また、2話か3話では現在放送中の西村純二監督のグラスリップみたいな青少年の男女の快活なジャンプアクションをハーモニーにならない程度のさりげないスロー気味のアクセントで演出したカットもあって、印象的。
なので、富野監督は72歳の老人だけど、(西村監督も59歳だけどさあ…)若い萌え系アニメで用いられるような少年少女の見せ方、みたいな手練手管も繰り出していく、あるいは演出スタッフのそう言う若手の意見も潰さないで採用する、と言った事をやってるのかもしれないなーって思った。
AKB48や韓国ドラマみたいな要素も取り入れるって富野監督はおっしゃってたし。
御大が渡邊哲也を鍛えた結果TVアニメ『君が望む永遠』が生まれ、『君が望む永遠』が生まれた結果『冬のソナタ』がムーブメントとなり、御大は韓流を意識して自慰セルフを作る。巡ってるな!∀だな!
https://twitter.com/K_Jovinny/status/500252345934942210
まあ、実際の制作現場は知らないし、そんなにスマートに決めた通りのものが計画で完成させられるわけでもないと思う。
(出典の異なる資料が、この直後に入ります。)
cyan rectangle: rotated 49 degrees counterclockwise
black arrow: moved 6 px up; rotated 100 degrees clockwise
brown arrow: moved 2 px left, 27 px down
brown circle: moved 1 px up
が、パッと見ただけの印象では確実に「若さ」「元気」「躍動感」「広がっていくワクワク冒険の予感」は感じられた。まあ、僕も30代で若くはない。だから、僕が若さだと思う物は若さではないかもしれず、富野監督が見せたいという「お子たち」がどう受け止めるかはわからない。
しかしながら、僕が「お子たち」だった21年前の小学生時代の機動戦士Vガンダムは「なんだかひどいことが起こっているけど、なんだかわからないなりに毎週気になって見る」というスタンスで見ていた。
で、今回のGレコはその頃の「なんだか引っかかる感」がVガンに共通しているんじゃないかと思った。だが、Vガンダムは半ばやけっぱちになって露悪的だった面もあるが、GのレコンギスタはVガン以降のエヴァンゲリオンとかブレンパワードとかの観測や自己反省も踏まえたうえで作っているらしく、シリアスとコメディー、メッセージ性と娯楽のバランスには気を付けているんだろうという感覚もある。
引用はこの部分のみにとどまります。